His lack of popularity amongst athletics governing bodies hasn’t prevented other athletes and sports stars signing up to be represented by Christie’s sports management agency Nuff Respect. This was formed soon after his Olympic success in Barcelona in 1992 and current clients include the boxer David Haye and broadcaster Sharron Davies.
The agency also helps organise a series of Street Athletics events for young people across the country culminating with the final being held in Albert Square, Manchester. This year’s is likely to be on September 10th.
“Darren Campbell [an Olympic 100 metre gold medal relay medallist] and I created the project from scratch and we have been engaging young people through sport, music and dance for the past 7 years. We have had some fantastic success stories and both Darren and I are very proud of the impact it has on young people's lives.
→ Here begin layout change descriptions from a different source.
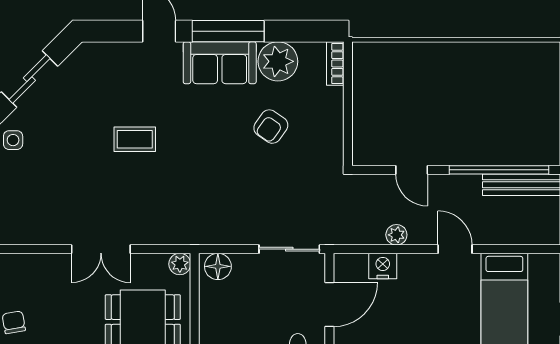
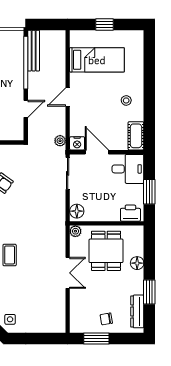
plant: (396, 235) -> (60, 141), moved
door: (455, 249) -> (68, 97), moved
nightstand: (383, 266) -> (77, 143), moved, turned -90

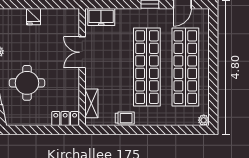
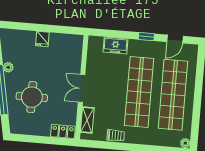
freezer: (101, 17) -> (115, 45), moved
double door: (82, 52) -> (82, 88), moved

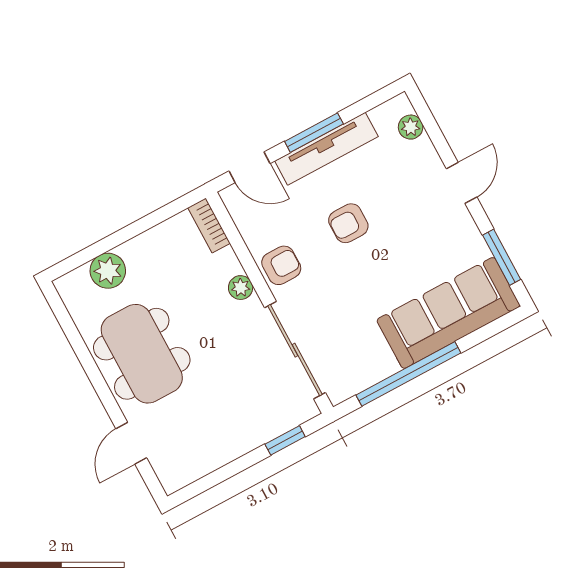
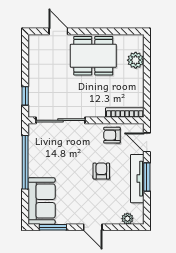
door: (249, 167) -> (147, 142), hinge flipped
bookcase: (209, 226) -> (125, 113), width x1.56
armchair: (281, 265) -> (112, 135), moved, turned 90
plant: (241, 288) -> (99, 112), removed
sofa: (448, 313) -> (42, 201), width x0.73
Anyone wanting to get involved should look up the website at: www.streetathletics.co.uk” says Christie, a father of three.
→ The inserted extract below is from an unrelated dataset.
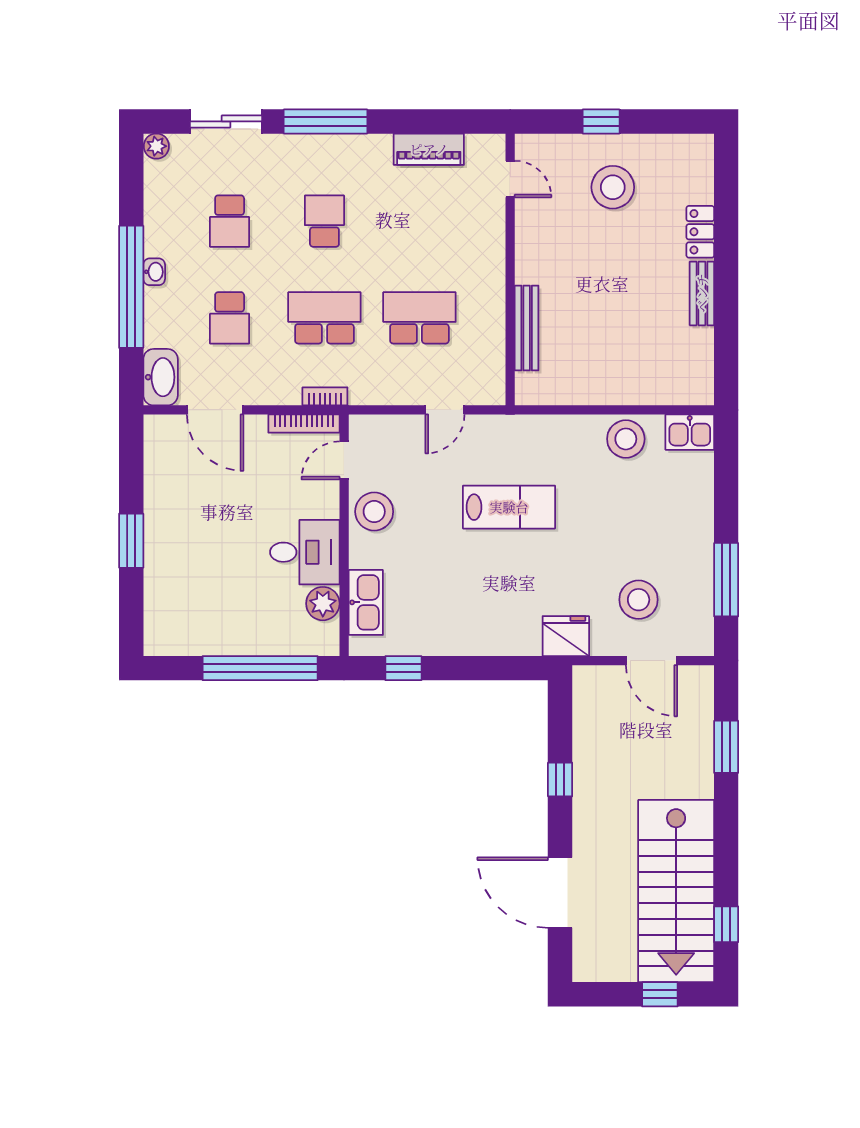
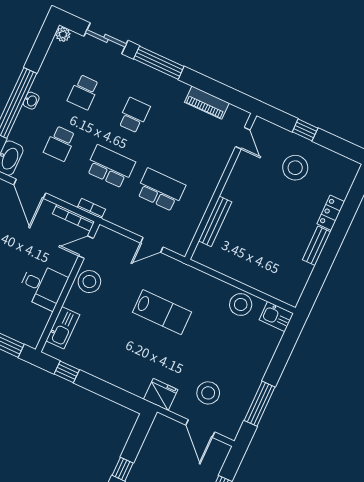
plant: (323, 604) -> (40, 318), removed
As he’s keen to see more young people taking up sporting activities Christie is disappointed by the cut of over 80% in government funds to schools sports partnerships saying: “Sport in school is hugely important and is the way that most top sportsmen and women were discovered and encouraged to develop their talents. It would be a big mistake to devalue the impact sport in schools has on children's lives.”
Is he also concerned that the Olympics will not leave behind the “great legacy” promised by Tony Blair at the time they were awarded to London?
“I think it’s much easier to say than deliver. The public should be encouraged to use the Olympics in Britain as a motivation to get active and involve themselves with their community and localised sports events” says Christie.
And what does he think will be his legacy, how would like to be remembered? “It is not up to me, people will form their own opinion and by then I won't care anyway.”
Linford Christie won 23 major championship medals including ten gold.
He is the oldest man at aged 32 to win Olympic Gold. He ran 9.96 seconds in a final missing his great rival Carl Lewis, the only man to have taken gold twice. Lewis had failed to qualify at the US trials. When the two met at the World Championships the following year in Stuttgart Christie says he ‘was probably at his most nervous as there had been a lot of talk from Carl Lewis that I'd only won the Olympics the previous year, because he wasn't there.” Christie took the gold.
Christie was born in Jamaica in 1960 and moved to London seven years later. His favourite book - because of its inspiration - is The Bible. He is unable to say which is his favourite film or who is his favourite singer saying: “there’s too many choices.” He is a keen gardener. Prior to taking up athletics full time he worked as a cashier for the Co-op and as a clerical assistant for the Inland Revenue.